After production wrapped, Shipp left for New York, where he learned there was a recommendation that to either cut the budget or not come back for a second season. “None of us wanted to cut the budget. I mean, that’s what set us apart. We were trying to do a good job, we felt, and we didn’t want to compromise on that. If you’re going to do a big show, you have to have it in the budget and you have to treat it right.”
Certainly the budget would have only grown had the series gone to a second season. The season opener would have featured Captain Cold, the Mirror Master and the Trickster joining forces against the Flash.
In the years since The Flash, Shipp has been featured in the hit show Dawson’s Creek, as well as guest-starring on numerous prime time series such as CSI: New York and The Closer. He also filmed a movie entitled Karma Police, which is currently in post-production getting ready for Sundance. He describes it as “a very funny, quirky film.

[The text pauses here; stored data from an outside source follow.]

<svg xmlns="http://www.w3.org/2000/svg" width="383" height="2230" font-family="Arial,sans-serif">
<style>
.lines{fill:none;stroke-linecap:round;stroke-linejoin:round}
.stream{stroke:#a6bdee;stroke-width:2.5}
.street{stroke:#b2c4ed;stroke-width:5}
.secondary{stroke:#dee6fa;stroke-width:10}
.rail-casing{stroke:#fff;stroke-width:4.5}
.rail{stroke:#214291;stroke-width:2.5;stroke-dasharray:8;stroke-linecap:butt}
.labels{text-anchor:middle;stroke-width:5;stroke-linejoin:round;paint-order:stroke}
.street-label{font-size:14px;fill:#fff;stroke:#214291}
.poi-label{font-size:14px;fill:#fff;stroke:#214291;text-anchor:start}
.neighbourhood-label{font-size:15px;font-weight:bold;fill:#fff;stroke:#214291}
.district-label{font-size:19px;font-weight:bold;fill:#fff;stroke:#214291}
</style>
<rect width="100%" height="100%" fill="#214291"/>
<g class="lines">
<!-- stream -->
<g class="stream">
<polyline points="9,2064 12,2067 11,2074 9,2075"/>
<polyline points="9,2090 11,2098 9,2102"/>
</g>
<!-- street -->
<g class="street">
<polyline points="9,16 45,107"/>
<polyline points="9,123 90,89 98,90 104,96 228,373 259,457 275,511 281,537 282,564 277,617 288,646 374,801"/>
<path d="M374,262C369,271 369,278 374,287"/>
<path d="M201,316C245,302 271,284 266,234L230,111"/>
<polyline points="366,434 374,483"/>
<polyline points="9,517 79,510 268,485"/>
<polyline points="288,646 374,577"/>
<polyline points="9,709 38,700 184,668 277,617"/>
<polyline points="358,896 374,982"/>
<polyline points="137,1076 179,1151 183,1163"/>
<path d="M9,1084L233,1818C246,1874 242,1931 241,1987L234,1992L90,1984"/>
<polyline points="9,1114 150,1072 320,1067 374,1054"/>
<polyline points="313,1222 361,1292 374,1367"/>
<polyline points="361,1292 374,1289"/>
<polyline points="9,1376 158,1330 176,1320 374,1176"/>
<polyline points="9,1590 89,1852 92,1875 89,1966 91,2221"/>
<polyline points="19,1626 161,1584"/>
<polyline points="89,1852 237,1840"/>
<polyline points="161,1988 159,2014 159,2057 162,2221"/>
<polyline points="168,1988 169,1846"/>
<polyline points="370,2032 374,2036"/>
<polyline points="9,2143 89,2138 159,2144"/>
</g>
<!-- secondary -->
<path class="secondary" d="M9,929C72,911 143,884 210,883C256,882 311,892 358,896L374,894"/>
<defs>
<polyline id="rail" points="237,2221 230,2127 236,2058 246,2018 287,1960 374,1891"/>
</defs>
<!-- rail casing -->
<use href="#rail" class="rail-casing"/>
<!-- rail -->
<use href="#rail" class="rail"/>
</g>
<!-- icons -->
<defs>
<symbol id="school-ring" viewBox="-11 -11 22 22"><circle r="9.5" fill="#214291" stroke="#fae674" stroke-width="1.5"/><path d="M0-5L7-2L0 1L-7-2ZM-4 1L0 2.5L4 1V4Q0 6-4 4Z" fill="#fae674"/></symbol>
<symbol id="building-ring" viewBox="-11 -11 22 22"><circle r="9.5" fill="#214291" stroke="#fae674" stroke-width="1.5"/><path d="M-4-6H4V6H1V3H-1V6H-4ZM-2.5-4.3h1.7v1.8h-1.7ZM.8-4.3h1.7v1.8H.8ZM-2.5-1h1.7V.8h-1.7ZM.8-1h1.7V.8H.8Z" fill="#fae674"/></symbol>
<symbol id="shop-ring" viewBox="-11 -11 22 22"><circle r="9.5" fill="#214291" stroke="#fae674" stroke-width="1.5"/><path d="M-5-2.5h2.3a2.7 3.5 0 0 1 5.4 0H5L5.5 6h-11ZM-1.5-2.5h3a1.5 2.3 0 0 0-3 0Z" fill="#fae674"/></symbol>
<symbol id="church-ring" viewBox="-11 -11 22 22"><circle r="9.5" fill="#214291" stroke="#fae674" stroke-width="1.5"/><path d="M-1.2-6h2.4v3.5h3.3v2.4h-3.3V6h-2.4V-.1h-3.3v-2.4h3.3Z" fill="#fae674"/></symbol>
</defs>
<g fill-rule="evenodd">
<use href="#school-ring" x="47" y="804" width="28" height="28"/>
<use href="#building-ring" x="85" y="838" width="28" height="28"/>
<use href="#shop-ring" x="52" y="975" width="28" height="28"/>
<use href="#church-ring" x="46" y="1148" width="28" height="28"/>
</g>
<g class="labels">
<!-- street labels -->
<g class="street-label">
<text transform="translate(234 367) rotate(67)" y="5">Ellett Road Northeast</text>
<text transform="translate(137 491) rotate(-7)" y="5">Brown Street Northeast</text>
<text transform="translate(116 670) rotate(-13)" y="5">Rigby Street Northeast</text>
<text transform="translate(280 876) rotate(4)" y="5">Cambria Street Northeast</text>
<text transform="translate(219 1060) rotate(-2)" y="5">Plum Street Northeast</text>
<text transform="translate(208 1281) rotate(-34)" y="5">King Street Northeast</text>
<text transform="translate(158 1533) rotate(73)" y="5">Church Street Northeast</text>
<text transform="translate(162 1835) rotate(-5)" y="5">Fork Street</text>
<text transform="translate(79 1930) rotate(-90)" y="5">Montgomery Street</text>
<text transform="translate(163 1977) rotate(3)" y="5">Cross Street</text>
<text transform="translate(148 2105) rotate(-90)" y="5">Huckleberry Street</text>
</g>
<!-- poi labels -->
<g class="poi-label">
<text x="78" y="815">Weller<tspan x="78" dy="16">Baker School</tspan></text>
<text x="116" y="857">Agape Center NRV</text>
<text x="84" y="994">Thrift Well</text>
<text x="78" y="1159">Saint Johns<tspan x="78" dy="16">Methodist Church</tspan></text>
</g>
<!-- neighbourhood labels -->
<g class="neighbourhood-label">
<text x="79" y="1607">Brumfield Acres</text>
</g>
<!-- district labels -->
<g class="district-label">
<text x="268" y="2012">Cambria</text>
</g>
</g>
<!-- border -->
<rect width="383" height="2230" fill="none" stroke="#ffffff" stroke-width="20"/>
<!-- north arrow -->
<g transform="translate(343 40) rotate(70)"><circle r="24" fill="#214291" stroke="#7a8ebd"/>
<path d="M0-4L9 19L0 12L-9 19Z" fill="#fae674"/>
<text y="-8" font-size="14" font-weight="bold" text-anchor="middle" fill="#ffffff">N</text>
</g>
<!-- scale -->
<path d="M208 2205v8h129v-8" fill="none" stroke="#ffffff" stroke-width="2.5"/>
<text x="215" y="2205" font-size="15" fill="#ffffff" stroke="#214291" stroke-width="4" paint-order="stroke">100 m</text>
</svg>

It’s about corporate misbehaviour and whistle-blowers and kind of a fanciful twist by John Venable, a young filmmaker.”
Shipp has also stepped behind the camera, directing three half-hour episodes of a prospective new show, Whitaker Bay. He found the experience very fulfilling as an actor. “It really filled my heart to see these kids trying to get the organic process and trying to unlearn what they think acting is. Their beauty and their innocence and the truth of who they are as human beings can come through and be caught on camera. To see that process ignite I find an incredibly moving experience for me, creatively.”
“I love the whole process and experience of acting,” he says. “I feel blessed to have this for my job.
“Hopefully, if your ego is in the right place, based on the efficiency, the effectiveness, the discipline, the skill of what you’re doing, and doing it as a professional, so the cameraman has something to shoot, the sound man has something to record. The lighting man has something to light, and we can all go home proud of the work we’ve done.”
Of his chosen profession, Shipp has no preference of one form over another, though he finds directing a very instructive process. “I’m there with the headphones, watching these takes and I’m yelling cut and I’m looking for truthful behaviour and I’m seeing all of the things that you don’t need to do all the things that we think we need to do in order to be expressive. That actually blocks our expressivity and that’s true in life and it’s true in acting. The simpler, the more centered in our heart, the more real we can try to be, the more expressive we are. Ultimately, when acting is right, it feels like you’re doing nothing, and for people who are standing in the room waiting for them to do something, ‘Whadaya mean cut, whaddaya mean moving on? When are they going to act?’ Well, hopefully they’re not. Hopefully it’s going to be truthful and real.”
In retrospect, Shipp has come to terms with his inner speed-demon. “It was a great experience for me, it was a great show, it was an exciting show. We got a lot of attention, a lot of critical acclaim. It did a lot for me in my transition from theater and soap opera to prime time.”
The Flash was released on DVD in January, 2006, renewing interest and creating a new generation of fans. “It’s been really great because that was 1990/91, so that was a chapter I had turned,” says Shipp. “So to come back now all these years later, you kind of put the DVD in with fear and trembling, but I’m thinking, “Yeah, I own that. I’m glad I did that.”